1. What information can you retrieve by using eventlog.

2. When to use eventlog.

3. How to build your program to use eventlog.

4. How to visualize eventlog information.

5. How to tune eventlog to inspect specific sub-system.

6. How to tune eventlog to inspect specific pieces of code.

2.6.3.1. Requirements

1. The program must be recompiled with the -eventlog GHC flag

2. A program to consume the <program>.eventlog file. We recommend eventlog2html; see also the relevant section in the GHC User’s Guide. You can also parse the <program>.eventlog file using the ghc-events library.

2.6.3.2. Restrictions

Eventlog is portable, and should work anywhere GHC’s native runtime system will work.

2.6.3.3. What Information Do I Receive From Eventlog?

Eventlog logs events as a function of elapsed walltime. A full list of possible events is available in GHC User’s Guide. In general, the most common use case is to track heap events; which will be the focus of this chapter. However, a user may define and track their own events using the base functions traceEvent.

2.6.3.4. When should I use Eventlog

Eventlog is most useful when you need to characterize the problem. It yields runtime information on the specific sub-system the program relies on. Thus, it allows you to drill down into the behavior of the garbage collector, the scheduler, the heap and so. For example, using the flag +RTS -lg you can collect the CONC_MARK_BEGIN and CONC_MARK_END events which log the beginning and end of the concurrent garbage collectors marking phase. Similarly, you can collect MEM_RETURN which provides information about the current allocation of megablocks, attempts to return them to the operating system, and heap fragmentation.

2.6.3.5. The Running Example

We’ll use a toy program to demonstrate heap profiling with eventlog. Our toy program is an example of excessive pointer chasing and should be familiar to most Haskellers’ as a traditional example of a memory leak:

{-# LANGUAGE BangPatterns #-}
-- Need to disable optimizations because GHC will recognize and perform
-- let-floating for us!
{-# OPTIONS_GHC -O0 -ddump-simpl -ddump-to-file -ddump-stg-final #-}

module Main where

import Data.List              (foldl')
import System.Random          (mkStdGen)
import System.Random.Stateful (newIOGenM, uniformRM)
import Control.Concurrent     (threadDelay)
import Control.Monad          (replicateM)

lazy_mean :: [Double] -> Double
lazy_mean xs = s / fromIntegral ln
  where (s, ln)        = foldl step (0,0) xs
        step (s, ln) a = (s + a, ln + 1)

stricter_mean :: [Double] -> Double
stricter_mean xs = s / fromIntegral ln
  where (s, ln)        = foldl' step (0,0) xs
        step (s, ln) a = (s + a, ln + 1)

# Rows

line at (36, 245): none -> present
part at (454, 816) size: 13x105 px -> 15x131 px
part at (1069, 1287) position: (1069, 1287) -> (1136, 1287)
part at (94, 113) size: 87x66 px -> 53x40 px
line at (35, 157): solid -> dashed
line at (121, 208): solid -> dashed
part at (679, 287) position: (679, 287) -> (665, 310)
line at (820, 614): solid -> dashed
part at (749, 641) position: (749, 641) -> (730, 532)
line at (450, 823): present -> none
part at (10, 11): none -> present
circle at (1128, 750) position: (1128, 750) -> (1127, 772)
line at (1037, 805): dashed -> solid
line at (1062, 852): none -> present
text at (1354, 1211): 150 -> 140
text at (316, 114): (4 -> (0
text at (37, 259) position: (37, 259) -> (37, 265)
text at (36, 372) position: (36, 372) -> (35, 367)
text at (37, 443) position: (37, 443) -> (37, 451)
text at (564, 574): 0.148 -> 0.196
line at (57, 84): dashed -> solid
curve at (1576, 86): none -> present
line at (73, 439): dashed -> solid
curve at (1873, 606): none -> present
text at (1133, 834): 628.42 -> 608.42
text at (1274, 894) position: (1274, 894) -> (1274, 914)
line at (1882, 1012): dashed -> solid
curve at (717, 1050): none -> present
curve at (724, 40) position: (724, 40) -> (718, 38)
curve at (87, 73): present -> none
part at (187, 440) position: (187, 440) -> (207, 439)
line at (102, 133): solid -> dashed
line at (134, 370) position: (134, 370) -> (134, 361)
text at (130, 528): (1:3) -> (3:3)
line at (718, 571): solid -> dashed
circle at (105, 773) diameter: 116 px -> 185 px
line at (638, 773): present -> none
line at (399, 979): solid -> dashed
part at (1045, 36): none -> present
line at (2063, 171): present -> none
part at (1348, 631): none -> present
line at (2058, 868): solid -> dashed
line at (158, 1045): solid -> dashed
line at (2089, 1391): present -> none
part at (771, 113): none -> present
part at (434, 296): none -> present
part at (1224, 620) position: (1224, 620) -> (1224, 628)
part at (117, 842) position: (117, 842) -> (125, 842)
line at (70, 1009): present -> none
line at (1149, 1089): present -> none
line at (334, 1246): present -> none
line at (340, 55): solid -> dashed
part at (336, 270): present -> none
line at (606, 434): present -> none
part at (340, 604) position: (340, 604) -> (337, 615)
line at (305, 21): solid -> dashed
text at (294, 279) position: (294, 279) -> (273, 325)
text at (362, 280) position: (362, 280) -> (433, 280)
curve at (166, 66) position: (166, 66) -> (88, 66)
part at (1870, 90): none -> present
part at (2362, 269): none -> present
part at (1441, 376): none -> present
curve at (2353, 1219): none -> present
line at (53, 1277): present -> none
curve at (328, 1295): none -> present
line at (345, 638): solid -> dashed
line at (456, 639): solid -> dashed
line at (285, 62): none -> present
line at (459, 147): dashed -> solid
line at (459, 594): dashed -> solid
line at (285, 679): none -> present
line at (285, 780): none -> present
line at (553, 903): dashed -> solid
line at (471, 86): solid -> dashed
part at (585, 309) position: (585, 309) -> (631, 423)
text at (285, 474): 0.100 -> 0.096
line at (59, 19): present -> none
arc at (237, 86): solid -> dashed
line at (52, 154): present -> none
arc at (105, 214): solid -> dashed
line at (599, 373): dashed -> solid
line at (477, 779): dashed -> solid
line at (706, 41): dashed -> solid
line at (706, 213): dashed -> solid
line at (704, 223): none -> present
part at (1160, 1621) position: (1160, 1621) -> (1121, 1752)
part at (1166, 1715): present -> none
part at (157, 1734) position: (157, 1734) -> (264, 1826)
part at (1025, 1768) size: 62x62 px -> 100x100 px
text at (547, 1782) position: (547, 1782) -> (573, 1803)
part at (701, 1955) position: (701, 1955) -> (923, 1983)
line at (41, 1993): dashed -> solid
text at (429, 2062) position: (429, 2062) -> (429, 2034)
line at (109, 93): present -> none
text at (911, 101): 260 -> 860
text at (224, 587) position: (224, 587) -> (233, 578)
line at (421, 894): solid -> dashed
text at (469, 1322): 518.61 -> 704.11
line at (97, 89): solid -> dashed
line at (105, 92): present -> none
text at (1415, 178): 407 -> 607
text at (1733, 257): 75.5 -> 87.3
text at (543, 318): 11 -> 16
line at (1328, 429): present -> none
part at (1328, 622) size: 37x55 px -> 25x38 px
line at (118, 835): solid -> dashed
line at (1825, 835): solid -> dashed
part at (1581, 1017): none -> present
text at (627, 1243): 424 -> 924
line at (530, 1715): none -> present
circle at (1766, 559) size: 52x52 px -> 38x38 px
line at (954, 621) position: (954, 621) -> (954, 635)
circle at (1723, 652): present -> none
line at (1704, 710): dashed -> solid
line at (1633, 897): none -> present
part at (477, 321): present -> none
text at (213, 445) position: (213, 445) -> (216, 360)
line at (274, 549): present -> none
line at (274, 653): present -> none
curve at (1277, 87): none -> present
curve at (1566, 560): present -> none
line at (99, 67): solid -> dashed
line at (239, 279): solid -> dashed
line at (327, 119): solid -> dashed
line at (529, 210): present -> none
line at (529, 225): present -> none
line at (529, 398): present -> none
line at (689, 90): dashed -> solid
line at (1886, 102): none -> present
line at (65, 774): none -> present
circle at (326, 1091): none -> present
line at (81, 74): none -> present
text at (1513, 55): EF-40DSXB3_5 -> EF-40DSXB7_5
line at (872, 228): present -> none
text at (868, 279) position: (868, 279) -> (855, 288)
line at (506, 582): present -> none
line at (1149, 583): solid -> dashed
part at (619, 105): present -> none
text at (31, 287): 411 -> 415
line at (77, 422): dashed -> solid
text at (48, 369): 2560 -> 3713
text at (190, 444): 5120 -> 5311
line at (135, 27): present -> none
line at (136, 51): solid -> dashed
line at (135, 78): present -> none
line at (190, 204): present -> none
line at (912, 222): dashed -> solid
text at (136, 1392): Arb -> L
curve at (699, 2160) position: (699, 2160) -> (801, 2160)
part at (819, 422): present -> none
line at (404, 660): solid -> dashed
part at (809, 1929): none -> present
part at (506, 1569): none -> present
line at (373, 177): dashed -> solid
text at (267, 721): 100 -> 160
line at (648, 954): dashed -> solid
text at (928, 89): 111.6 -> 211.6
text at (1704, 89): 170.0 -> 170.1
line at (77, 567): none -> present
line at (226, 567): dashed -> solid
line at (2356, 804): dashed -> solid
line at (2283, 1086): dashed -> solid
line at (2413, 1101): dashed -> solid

# Direction A
Do the following statements agree with the eventlog text? For each, answer yes or no and quote the words of the text that decide it.
(i) Eventlog records events as a function of elapsed walltime.
(ii) Eventlog runs only on a limited set of platforms.
(iii) To use eventlog, the program has to be recompiled with the -prof GHC flag.
# Direction B
Which flag, according to the eventlog text, lets you collect the CONC_MARK_BEGIN and CONC_MARK_END events?
# Direction C
Continue the eventlog text from the point where it stops.

# Task answer A
(i) Yes: "Eventlog logs events as a function of elapsed walltime."
(ii) No: "Eventlog is portable, and should work anywhere GHC’s native runtime system will work."
(iii) No: "The program must be recompiled with the -eventlog GHC flag"

# Task answer B
+RTS -lg

# Task answer C
strict_mean :: [Double] -> Double
strict_mean xs = s / fromIntegral ln
  where (s, ln)        = foldl' step (0,0) xs
        step (!s, !ln) a = (s + a, ln + 1)

main :: IO ()
main = do
  -- generate random test data
  seed <- newIOGenM (mkStdGen 1729)
  test_values <- replicateM 500000 $ uniformRM (0,500000) seed
  -- sleep for a second
  let wait = threadDelay 1000000
  -- now run
  print $! lazy_mean test_values
  wait
  print $! stricter_mean test_values
  wait
  print $! strict_mean test_values

We define three functions, each of which calculate a geometric mean from a list of Doubles. lazy_mean uses a lazy left fold, stricter_mean uses a strict left fold but will still leak memory because foldl' evaluates the result of step to WHNF. step returns a tuple whose WHNF is a tuple constructor. Thus, stricter_mean will leak memory because the elements of the tuple are still lazy. strict_mean fixes this by adding bang patterns inside the tuple, thereby forcing the elements to evaluate to WHNF; which is just a value for Double.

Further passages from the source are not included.